According to USGBC, a healthy green purchasing policy is an effective measure to help address common asthma triggers such as exposure to volatile organic compounds (VOCs), indoor allergens and poor ventilation.

The asthma prevention guidance provides a list of third-party product certifications to consider, best practices for choosing low-VOC materials, and methods for engaging school decision-makers to implement a new purchasing policy.

The guidance complements USGBC’s LEED (Leadership in Energy and Environmental Design) green building program, which provides a framework for creating healthy, efficient and sustainable buildings, including schools, says USGBC.

Asthma is the most common noncommunicable disease among children and disproportionately impacts children of color and those living below the federal poverty line, points out USGBC. The Centers for Disease Control and Prevention (CDC) cautions that people who are asthmatic may be at a higher risk of developing severe illness from COVID-19.

USGBC also recently released several updates to LEED to assist buildings with reentry during a pandemic, including LEED Safety First pilot credits and Arc Re-Entry, a free program for both LEED and non LEED buildings to benchmark infection-control policies and procedures, collect occupant experiences and track indoor air quality.

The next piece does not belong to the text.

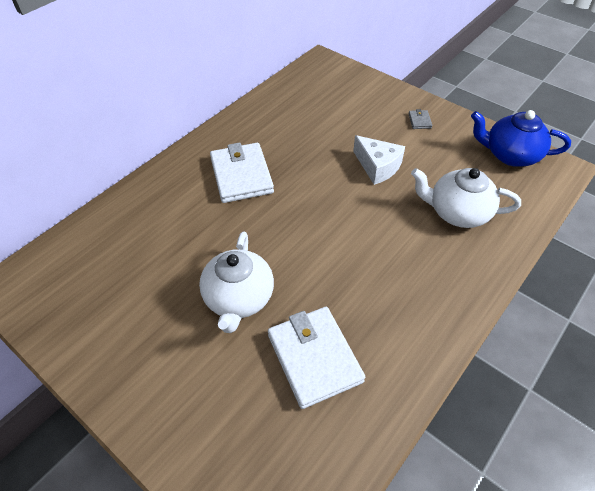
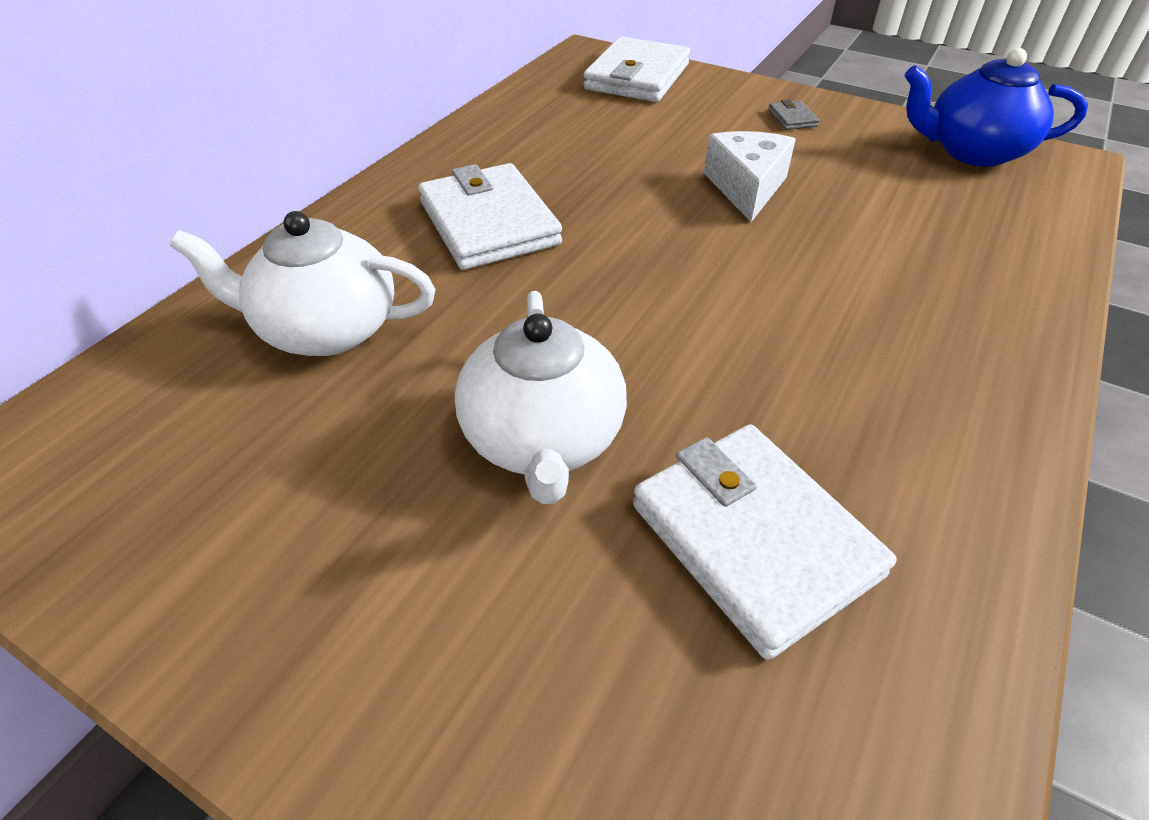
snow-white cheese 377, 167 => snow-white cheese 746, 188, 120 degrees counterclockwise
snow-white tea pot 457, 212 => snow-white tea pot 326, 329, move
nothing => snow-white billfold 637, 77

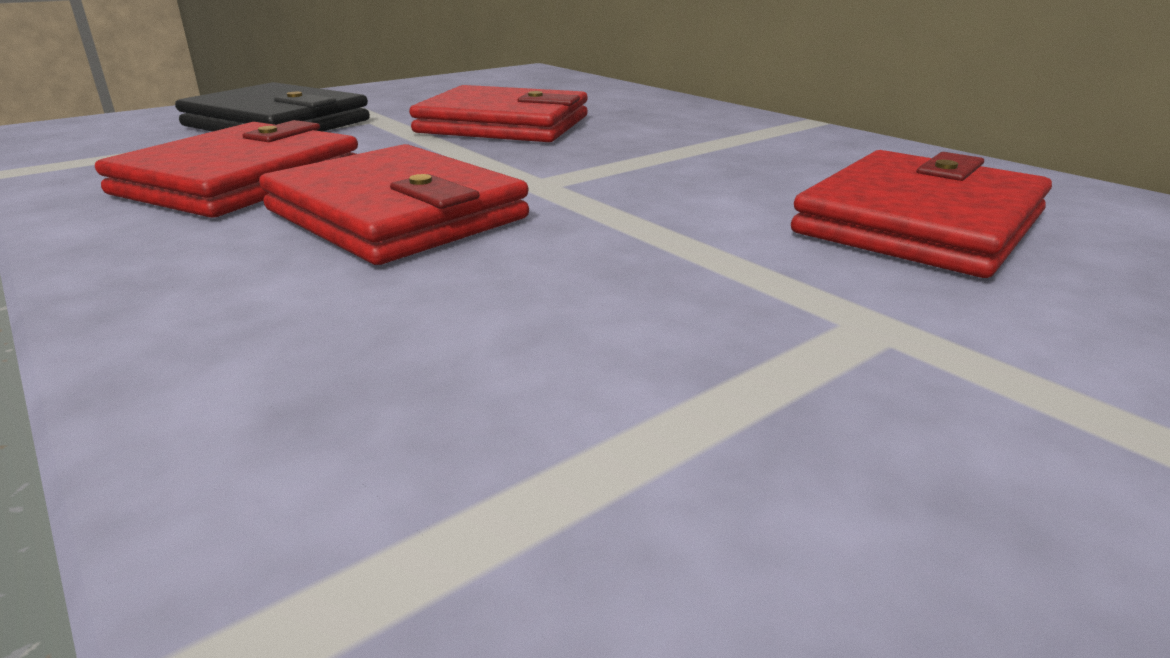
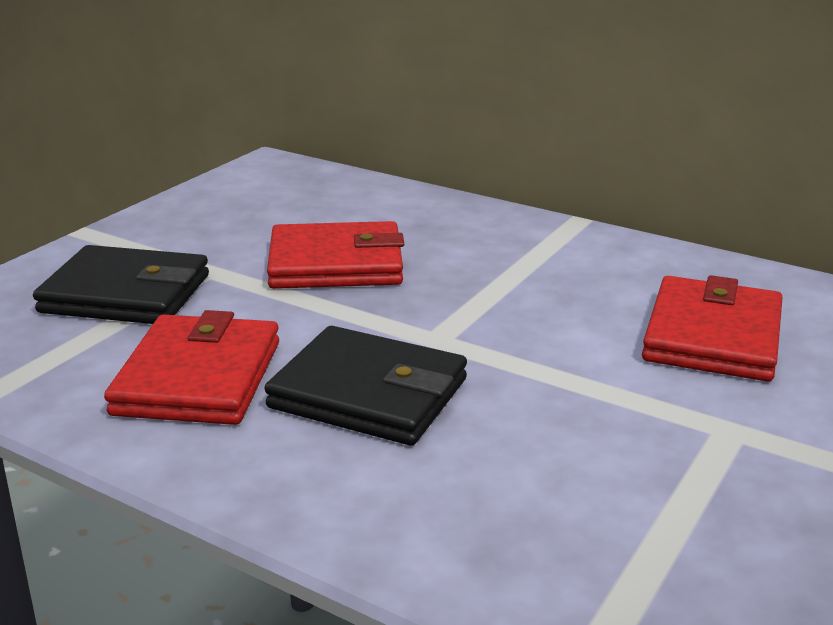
crimson billfold 396, 214 => jet-black billfold 369, 393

In Michigan, Grand Rapids Public Schools (GRPS) switched 100 percent of their chemical inventory to third-party certified green products, saving the district $100,000 a year and improving the work and learning environment for staff and students. The district was ordering and using over 65 different cleaning chemicals and was able to standardize products across schools and prioritize ones that could serve multiple functions while meeting green cleaning standards, says USGBC.

Asthma contributes to roughly 13.8 million missed school days each year, according to CDC. Considering the rapid physical, cognitive and emotional development that children undergo during their elementary and secondary learning years, school and childcare settings are critically important intervention points to address recognized health disparities among the students they serve, notes USGBC.

Healthy Green Purchasing for Asthma Prevention is available to download from the USGBC website. Additional resources and programs to support healthy, green schools are available from the Center for Green Schools.